**How to complete this task**
An unchanged copy of all the lines below is expected, and it should contain no pictures.

Collected data:
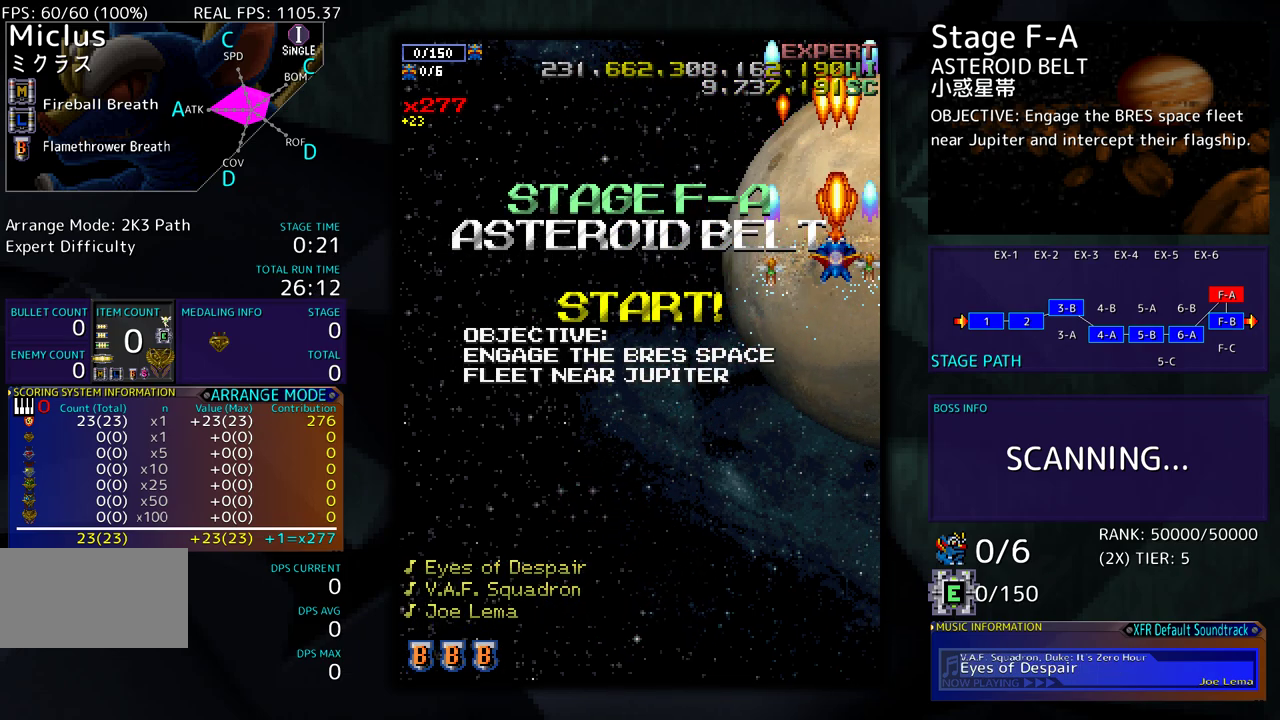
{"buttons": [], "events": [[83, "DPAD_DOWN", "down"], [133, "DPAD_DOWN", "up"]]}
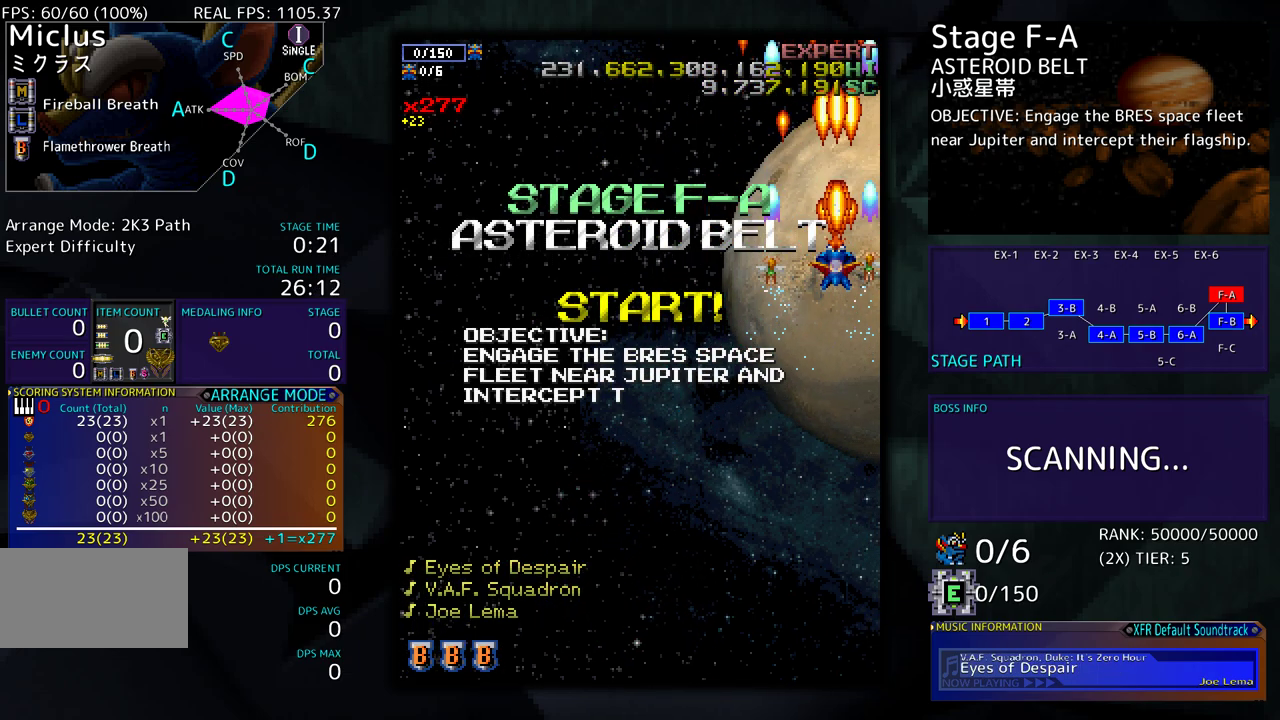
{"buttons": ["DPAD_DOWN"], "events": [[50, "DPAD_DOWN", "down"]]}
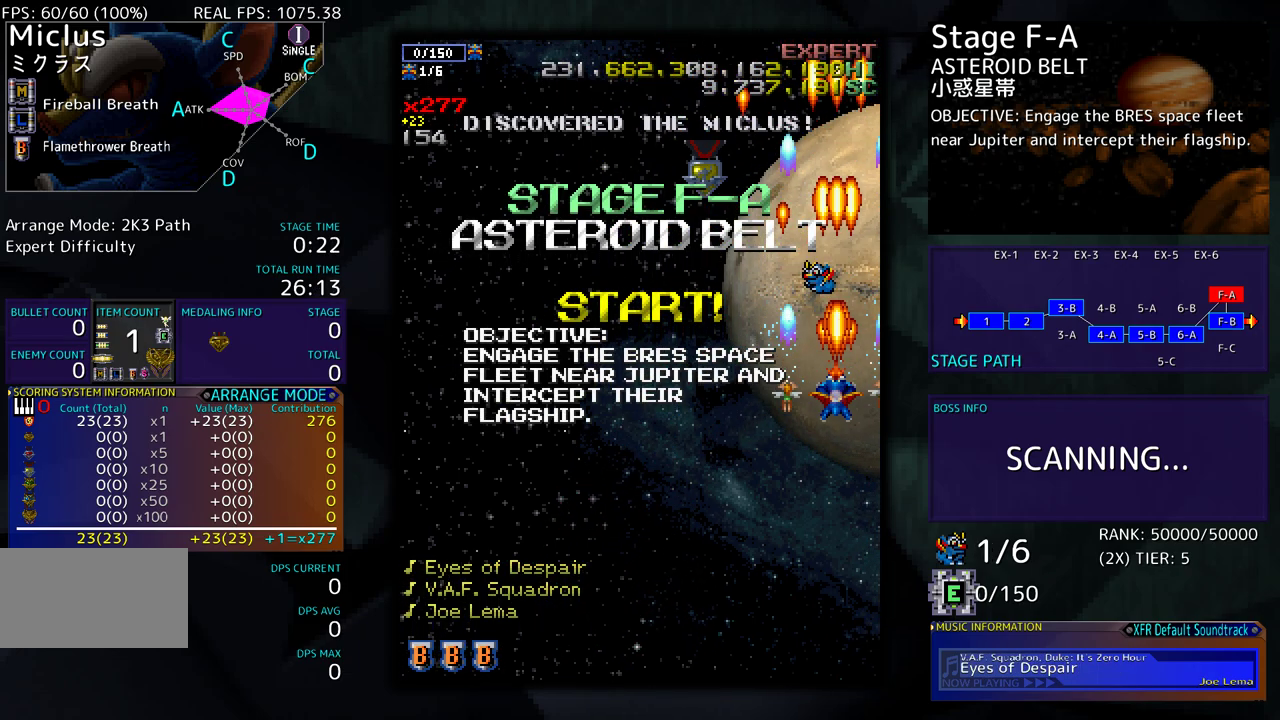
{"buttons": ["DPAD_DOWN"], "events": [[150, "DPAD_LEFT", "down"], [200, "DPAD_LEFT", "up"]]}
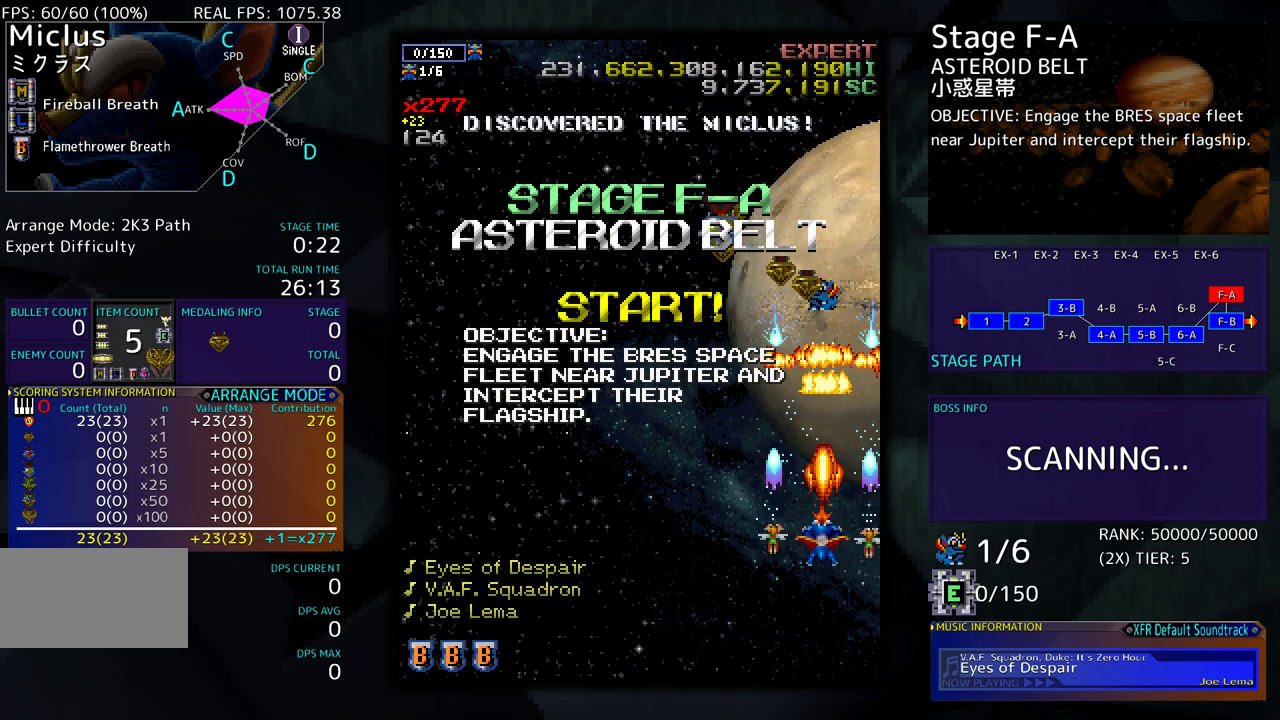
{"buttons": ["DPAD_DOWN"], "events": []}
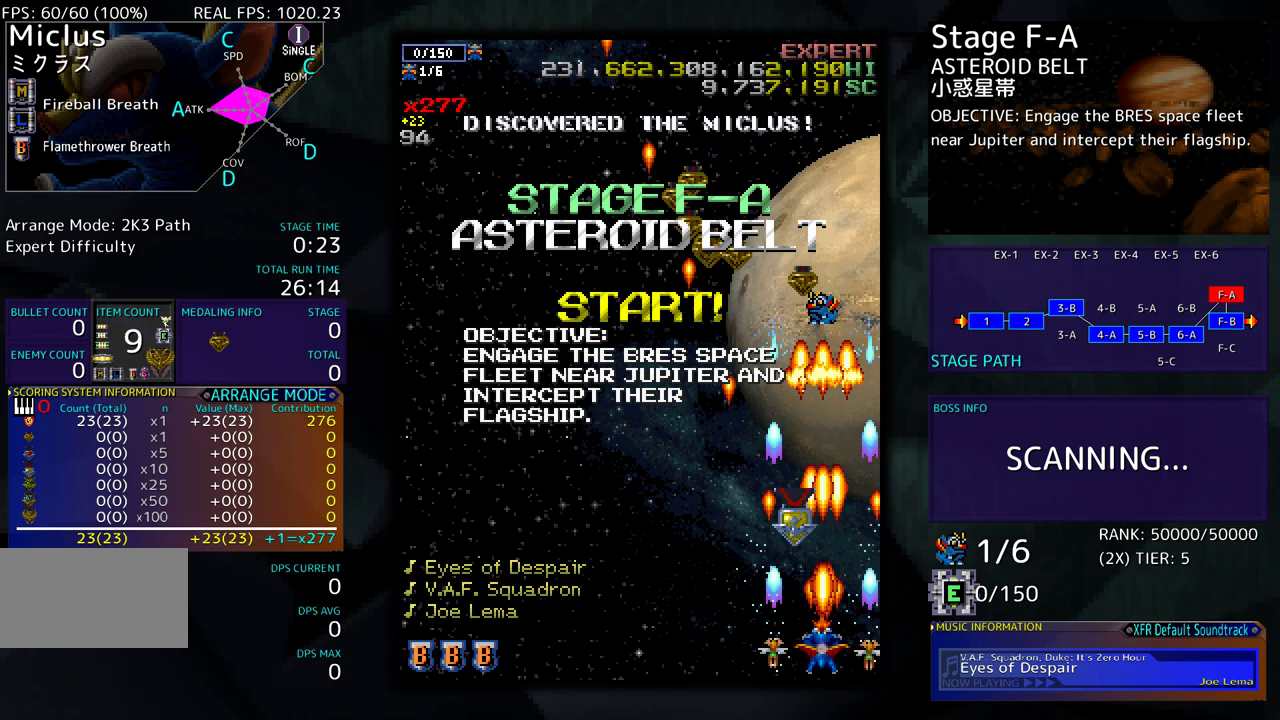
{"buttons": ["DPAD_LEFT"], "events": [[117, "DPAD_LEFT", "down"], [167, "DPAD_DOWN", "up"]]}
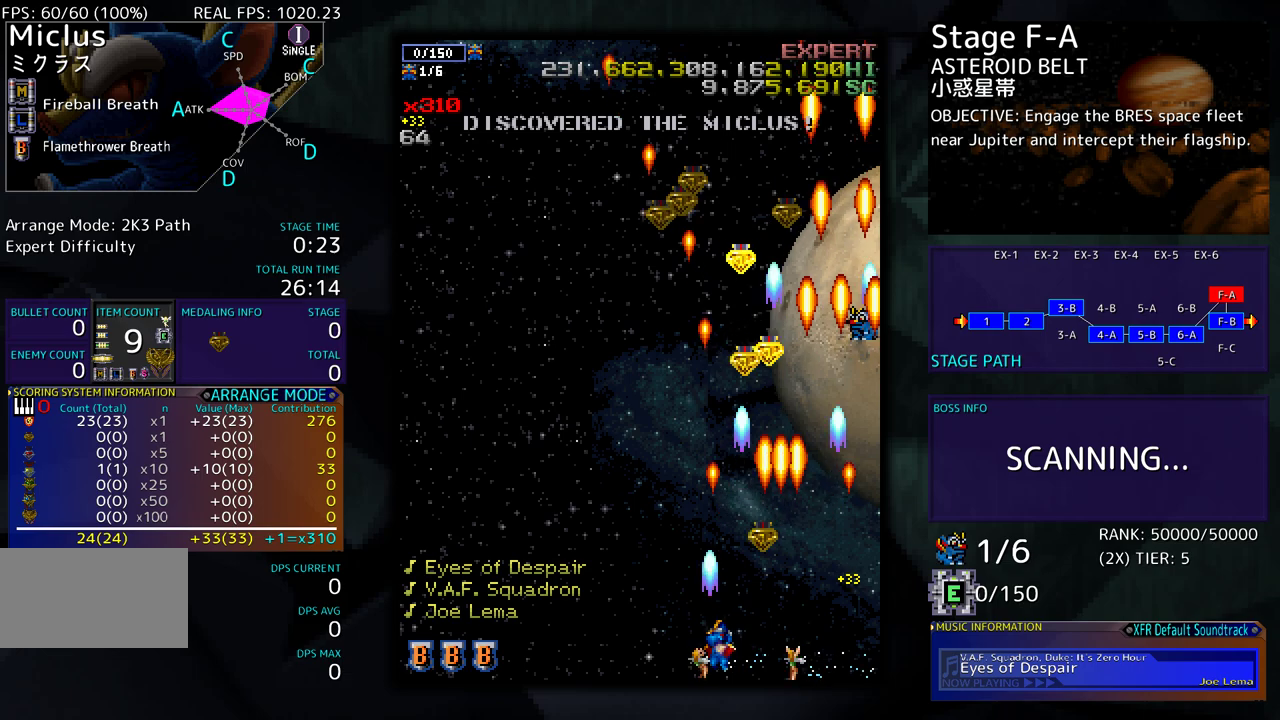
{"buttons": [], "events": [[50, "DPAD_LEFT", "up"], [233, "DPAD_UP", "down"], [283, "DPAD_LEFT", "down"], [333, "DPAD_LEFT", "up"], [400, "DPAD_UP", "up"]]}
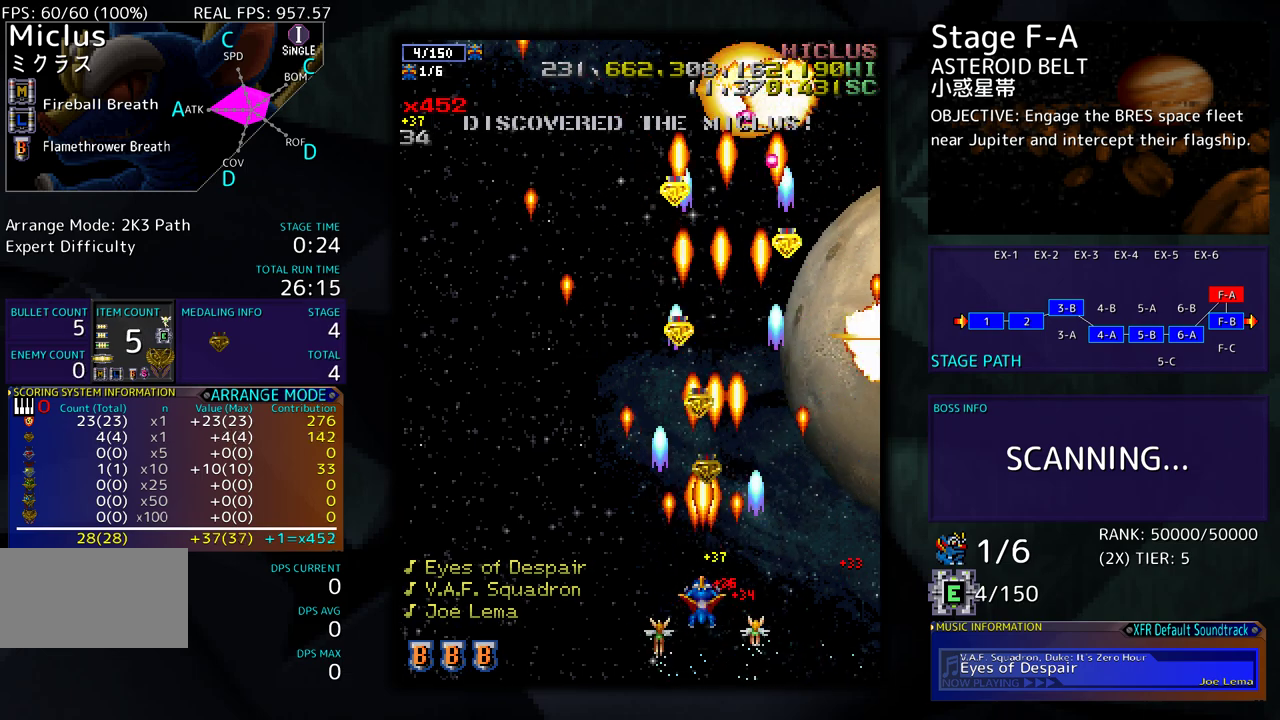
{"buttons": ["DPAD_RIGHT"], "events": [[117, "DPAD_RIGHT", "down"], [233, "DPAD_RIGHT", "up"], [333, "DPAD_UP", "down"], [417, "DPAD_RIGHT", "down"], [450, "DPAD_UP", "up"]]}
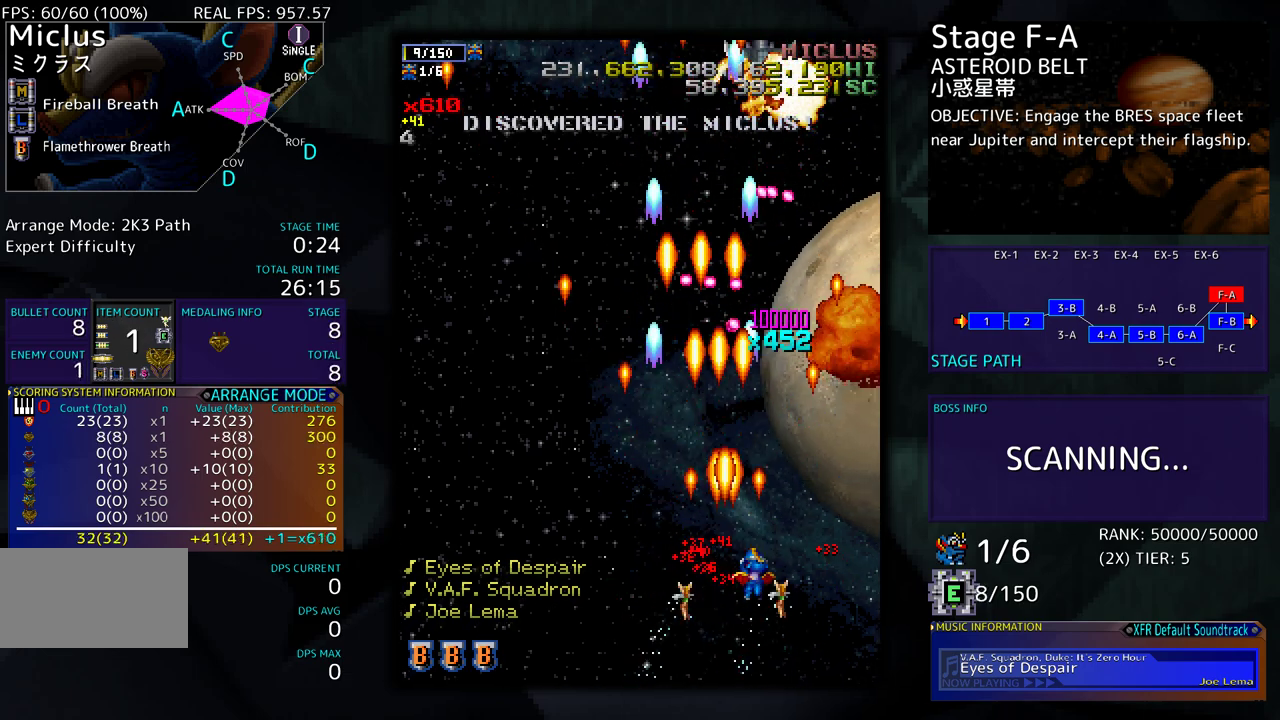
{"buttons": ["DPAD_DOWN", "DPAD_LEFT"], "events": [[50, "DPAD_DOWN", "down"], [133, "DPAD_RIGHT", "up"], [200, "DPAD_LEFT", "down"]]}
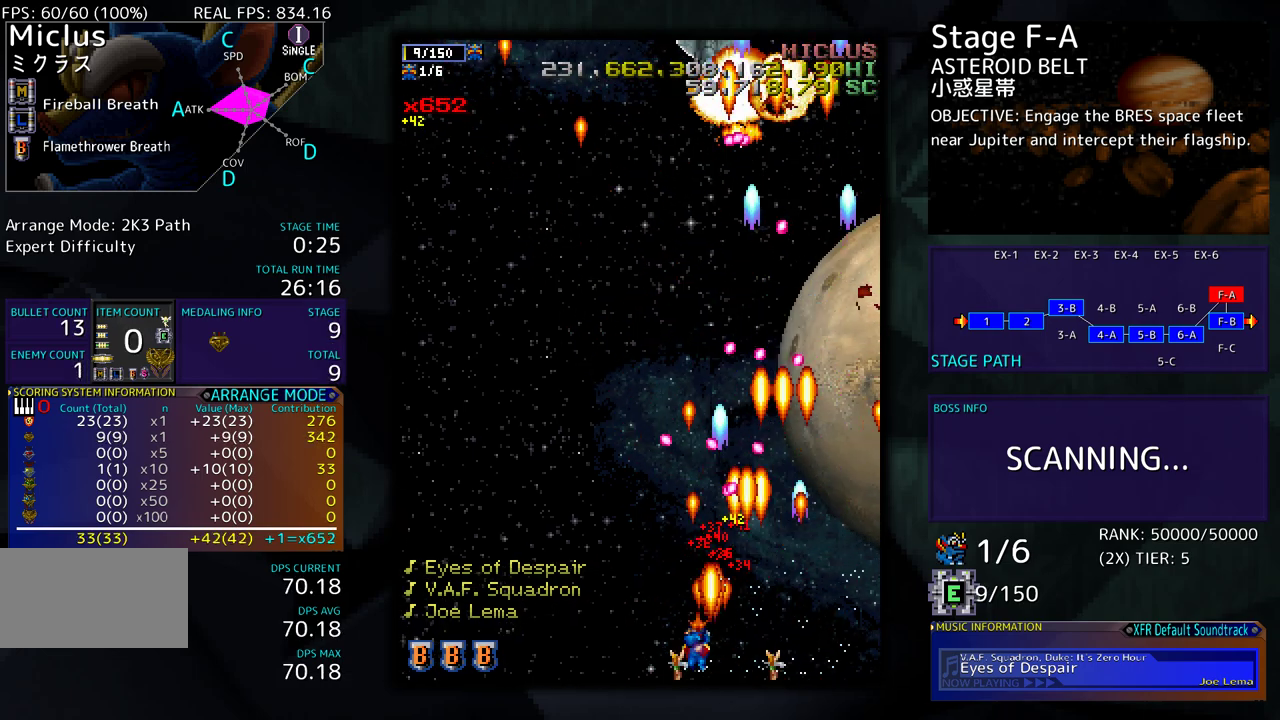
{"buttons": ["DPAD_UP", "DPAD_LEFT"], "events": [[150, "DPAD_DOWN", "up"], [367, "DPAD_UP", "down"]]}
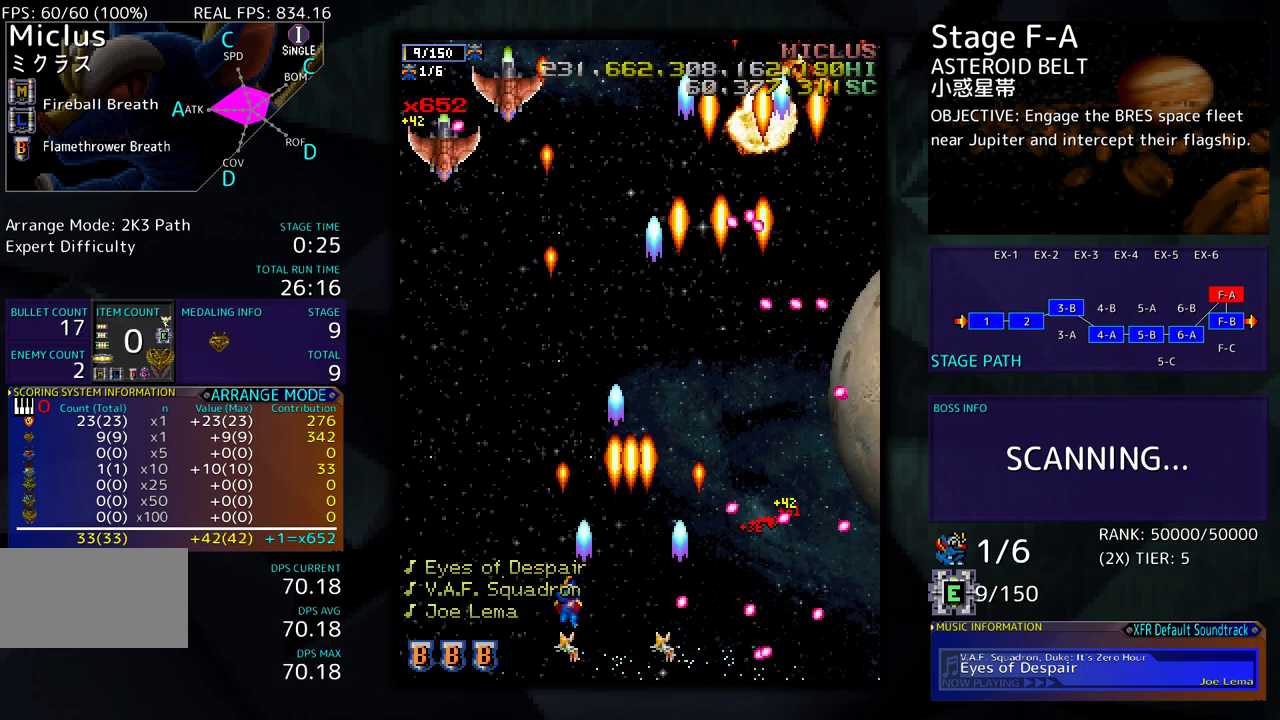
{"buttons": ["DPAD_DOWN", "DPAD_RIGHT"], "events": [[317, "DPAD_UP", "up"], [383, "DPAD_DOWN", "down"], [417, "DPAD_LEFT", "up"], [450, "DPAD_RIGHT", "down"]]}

**Output of the exercise**
{"buttons": [], "events": [[83, "DPAD_DOWN", "down"], [133, "DPAD_DOWN", "up"]]}
{"buttons": ["DPAD_DOWN"], "events": [[50, "DPAD_DOWN", "down"]]}
{"buttons": ["DPAD_DOWN"], "events": [[150, "DPAD_LEFT", "down"], [200, "DPAD_LEFT", "up"]]}
{"buttons": ["DPAD_DOWN"], "events": []}
{"buttons": ["DPAD_LEFT"], "events": [[117, "DPAD_LEFT", "down"], [167, "DPAD_DOWN", "up"]]}
{"buttons": [], "events": [[50, "DPAD_LEFT", "up"], [233, "DPAD_UP", "down"], [283, "DPAD_LEFT", "down"], [333, "DPAD_LEFT", "up"], [400, "DPAD_UP", "up"]]}
{"buttons": ["DPAD_RIGHT"], "events": [[117, "DPAD_RIGHT", "down"], [233, "DPAD_RIGHT", "up"], [333, "DPAD_UP", "down"], [417, "DPAD_RIGHT", "down"], [450, "DPAD_UP", "up"]]}
{"buttons": ["DPAD_DOWN", "DPAD_LEFT"], "events": [[50, "DPAD_DOWN", "down"], [133, "DPAD_RIGHT", "up"], [200, "DPAD_LEFT", "down"]]}
{"buttons": ["DPAD_UP", "DPAD_LEFT"], "events": [[150, "DPAD_DOWN", "up"], [367, "DPAD_UP", "down"]]}
{"buttons": ["DPAD_DOWN", "DPAD_RIGHT"], "events": [[317, "DPAD_UP", "up"], [383, "DPAD_DOWN", "down"], [417, "DPAD_LEFT", "up"], [450, "DPAD_RIGHT", "down"]]}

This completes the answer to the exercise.